As the law students participate in the Clinic, they not only develop the skills needed by practicing lawyers, but they gain great insights about themselves, the practice of law, and the legal system’s role in the lives of individuals. By keeping a journal of their experiences, the students regularly reflect on their work in the Clinic. Following are some of their observations:

Community Involvement

The Children’s Law Clinic maintains relationships in the larger community that enhance its work. Once again in 2011, the Clinic faculty hosted the Special Education Law Roundtable, a day-long gathering at Duke Law School of attorneys from around North Carolina that represent parents and children in special education cases. The clinic faculty frequently offer workshops to interested audiences on special education law. They have mentored several attorneys in this area of law, consulting on cases and sharing their expertise.
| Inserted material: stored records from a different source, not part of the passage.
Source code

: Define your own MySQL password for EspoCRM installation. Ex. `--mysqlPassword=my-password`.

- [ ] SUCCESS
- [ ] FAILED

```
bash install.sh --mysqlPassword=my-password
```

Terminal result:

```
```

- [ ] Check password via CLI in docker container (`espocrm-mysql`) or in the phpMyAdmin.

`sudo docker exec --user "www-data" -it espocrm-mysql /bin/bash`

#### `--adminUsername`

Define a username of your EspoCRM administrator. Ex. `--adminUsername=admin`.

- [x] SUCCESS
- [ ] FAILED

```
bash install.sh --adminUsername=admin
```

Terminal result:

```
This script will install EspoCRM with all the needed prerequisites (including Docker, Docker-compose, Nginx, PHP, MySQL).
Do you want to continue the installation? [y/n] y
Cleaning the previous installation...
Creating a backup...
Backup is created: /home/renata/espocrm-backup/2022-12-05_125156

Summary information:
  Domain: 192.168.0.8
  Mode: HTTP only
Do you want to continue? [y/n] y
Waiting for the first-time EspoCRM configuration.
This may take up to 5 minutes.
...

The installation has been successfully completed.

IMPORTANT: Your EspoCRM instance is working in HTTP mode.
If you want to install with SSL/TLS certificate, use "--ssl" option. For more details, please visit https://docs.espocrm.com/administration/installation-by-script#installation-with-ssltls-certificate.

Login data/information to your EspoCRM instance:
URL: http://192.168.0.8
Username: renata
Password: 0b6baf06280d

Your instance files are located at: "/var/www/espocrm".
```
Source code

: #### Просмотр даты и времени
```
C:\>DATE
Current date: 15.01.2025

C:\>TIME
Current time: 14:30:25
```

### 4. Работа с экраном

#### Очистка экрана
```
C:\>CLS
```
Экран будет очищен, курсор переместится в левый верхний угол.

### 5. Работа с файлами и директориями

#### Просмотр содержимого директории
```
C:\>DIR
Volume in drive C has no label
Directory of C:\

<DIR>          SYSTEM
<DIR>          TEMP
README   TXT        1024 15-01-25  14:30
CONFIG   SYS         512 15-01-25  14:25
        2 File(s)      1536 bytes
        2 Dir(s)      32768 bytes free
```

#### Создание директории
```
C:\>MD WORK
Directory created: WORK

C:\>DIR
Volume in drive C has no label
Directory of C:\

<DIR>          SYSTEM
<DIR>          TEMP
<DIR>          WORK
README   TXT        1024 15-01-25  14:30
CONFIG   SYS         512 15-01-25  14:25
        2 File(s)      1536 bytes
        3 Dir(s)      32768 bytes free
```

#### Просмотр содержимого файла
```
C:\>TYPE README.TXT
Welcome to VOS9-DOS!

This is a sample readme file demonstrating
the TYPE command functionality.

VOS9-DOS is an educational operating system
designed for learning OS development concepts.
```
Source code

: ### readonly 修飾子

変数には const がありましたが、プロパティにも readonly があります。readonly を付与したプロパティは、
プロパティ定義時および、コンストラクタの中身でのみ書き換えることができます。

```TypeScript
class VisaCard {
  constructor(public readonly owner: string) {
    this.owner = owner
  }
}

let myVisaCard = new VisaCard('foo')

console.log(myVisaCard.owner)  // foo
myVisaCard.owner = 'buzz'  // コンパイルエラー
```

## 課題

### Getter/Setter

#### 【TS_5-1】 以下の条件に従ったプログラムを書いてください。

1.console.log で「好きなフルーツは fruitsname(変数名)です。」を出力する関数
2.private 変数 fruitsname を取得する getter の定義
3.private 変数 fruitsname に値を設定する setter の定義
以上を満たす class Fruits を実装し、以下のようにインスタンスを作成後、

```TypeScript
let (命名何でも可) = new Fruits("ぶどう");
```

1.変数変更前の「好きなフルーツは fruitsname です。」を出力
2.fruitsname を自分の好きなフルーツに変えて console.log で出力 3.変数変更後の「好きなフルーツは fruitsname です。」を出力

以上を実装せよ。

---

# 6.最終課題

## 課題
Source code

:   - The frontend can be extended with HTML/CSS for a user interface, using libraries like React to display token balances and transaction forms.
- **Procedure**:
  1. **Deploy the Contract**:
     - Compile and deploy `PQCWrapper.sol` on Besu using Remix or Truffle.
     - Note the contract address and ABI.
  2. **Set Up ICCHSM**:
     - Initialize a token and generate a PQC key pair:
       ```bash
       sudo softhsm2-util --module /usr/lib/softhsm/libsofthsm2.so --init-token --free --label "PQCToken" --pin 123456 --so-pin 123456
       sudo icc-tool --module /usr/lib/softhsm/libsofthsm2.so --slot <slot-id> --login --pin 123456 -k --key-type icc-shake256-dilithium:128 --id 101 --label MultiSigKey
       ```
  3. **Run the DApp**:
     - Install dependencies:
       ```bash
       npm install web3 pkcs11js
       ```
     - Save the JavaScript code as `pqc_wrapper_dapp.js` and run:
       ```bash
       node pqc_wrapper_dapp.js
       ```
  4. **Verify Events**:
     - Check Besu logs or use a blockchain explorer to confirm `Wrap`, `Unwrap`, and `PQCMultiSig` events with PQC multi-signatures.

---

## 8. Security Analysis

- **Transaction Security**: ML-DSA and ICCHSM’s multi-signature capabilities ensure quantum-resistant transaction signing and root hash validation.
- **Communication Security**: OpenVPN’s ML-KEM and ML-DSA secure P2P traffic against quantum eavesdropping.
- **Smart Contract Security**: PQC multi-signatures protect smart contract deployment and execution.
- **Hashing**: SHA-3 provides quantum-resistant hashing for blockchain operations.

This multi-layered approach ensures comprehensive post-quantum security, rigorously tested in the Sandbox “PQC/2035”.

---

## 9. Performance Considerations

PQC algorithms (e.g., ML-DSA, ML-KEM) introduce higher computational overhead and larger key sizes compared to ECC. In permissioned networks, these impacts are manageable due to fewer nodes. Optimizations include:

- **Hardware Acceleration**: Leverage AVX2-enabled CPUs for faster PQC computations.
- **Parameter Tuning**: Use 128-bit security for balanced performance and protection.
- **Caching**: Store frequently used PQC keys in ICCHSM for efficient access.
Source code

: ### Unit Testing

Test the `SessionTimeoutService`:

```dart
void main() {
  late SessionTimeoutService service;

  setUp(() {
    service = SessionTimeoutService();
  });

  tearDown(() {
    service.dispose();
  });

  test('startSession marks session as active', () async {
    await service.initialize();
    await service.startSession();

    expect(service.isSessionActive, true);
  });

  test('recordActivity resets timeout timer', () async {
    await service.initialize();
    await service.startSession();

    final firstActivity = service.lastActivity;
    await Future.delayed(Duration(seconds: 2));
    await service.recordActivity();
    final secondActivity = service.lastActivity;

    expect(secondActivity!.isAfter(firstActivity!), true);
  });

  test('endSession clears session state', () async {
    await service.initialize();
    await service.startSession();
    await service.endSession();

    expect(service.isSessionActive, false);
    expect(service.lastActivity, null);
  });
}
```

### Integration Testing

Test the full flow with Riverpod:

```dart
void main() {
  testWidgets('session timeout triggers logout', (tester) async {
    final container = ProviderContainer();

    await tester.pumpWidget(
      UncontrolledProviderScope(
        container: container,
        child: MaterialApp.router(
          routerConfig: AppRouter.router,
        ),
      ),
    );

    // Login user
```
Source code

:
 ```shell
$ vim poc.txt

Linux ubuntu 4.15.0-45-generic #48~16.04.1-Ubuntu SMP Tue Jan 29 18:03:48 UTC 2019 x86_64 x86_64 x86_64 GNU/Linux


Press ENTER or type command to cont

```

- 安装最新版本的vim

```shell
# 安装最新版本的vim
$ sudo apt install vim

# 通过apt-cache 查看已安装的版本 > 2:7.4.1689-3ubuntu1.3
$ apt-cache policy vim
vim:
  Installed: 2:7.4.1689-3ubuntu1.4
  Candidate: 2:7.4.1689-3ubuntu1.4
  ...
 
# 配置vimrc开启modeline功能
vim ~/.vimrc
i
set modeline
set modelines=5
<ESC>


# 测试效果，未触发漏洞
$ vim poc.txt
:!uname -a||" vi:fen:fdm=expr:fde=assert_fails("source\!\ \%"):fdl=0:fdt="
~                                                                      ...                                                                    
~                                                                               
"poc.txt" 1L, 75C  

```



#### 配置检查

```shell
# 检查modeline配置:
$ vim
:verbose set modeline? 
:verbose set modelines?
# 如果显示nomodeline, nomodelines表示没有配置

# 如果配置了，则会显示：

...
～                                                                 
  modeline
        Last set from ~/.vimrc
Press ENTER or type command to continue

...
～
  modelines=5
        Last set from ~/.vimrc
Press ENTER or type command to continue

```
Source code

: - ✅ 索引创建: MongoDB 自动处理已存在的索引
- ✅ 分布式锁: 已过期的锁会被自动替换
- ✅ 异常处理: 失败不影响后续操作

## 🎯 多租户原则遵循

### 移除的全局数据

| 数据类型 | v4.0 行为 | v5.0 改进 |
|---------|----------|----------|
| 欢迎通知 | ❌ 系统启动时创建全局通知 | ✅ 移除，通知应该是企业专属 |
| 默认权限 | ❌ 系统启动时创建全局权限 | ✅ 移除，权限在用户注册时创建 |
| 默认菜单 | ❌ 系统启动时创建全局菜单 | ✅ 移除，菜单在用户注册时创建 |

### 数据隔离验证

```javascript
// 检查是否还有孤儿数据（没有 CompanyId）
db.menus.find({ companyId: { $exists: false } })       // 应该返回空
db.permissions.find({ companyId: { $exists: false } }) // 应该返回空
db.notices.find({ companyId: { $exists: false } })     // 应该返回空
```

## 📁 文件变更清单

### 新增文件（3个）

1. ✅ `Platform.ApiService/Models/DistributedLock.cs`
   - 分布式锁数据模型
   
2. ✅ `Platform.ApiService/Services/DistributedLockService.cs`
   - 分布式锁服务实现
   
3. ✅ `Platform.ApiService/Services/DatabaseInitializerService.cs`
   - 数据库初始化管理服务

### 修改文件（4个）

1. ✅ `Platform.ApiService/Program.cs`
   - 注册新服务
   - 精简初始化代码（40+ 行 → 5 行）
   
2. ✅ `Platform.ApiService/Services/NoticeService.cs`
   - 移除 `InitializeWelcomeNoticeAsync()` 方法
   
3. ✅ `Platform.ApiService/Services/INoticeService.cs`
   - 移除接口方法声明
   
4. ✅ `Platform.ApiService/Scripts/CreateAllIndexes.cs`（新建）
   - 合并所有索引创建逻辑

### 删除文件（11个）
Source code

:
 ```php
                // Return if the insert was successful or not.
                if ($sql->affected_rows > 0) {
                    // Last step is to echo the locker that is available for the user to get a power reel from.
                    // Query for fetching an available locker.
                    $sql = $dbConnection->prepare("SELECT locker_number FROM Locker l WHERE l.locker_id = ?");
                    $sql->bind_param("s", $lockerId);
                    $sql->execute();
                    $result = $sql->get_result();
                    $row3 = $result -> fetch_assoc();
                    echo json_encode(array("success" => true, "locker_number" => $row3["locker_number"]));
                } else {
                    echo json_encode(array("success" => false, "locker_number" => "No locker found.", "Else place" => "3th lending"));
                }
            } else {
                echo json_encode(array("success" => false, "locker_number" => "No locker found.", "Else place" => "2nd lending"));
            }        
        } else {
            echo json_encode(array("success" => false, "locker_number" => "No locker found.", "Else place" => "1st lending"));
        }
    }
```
The Medical-Legal Partnership for Children in Durham has fostered continued relationships with pediatric providers in the community. These relationships have made a meaningful difference in the representation of the Clinic’s clients and have provided the medical providers new insights into the legal barriers that affect their patients’ health. The Clinic participates in the statewide Special Needs Federation, an alliance of individuals and organizations dedicated to protecting and enhancing the rights of children with disabilities. At the national level, Clinic Director Jane Wettach and Supervising Attorney Brenda Berlin were invited to contribute chapters to a new textbook, Special Education Advocacy (Lexis Nexis) and Prof. Wettach was included on the faculty of a national academy that trains administrative law judges who handle special education cases.

Conclusion

The Clinic is committed to continuing with its dual core missions of providing individual representation to at-risk children and training law students in critical professional skills. Since the Clinic opened its doors, more than 150 law students have been exposed to the striking legal needs of children, and have contributed to meeting those needs while developing skills and exploring their own styles of lawyering. Over seven hundred families have directly benefited from the work of the Clinic, and many more have indirectly benefited from the community workshops and seminars offered, and the expertise of the Clinic faculty that is shared widely. The Clinic continues to be a highly valued resource for vulnerable children in our community as well as a rich training ground for the law students.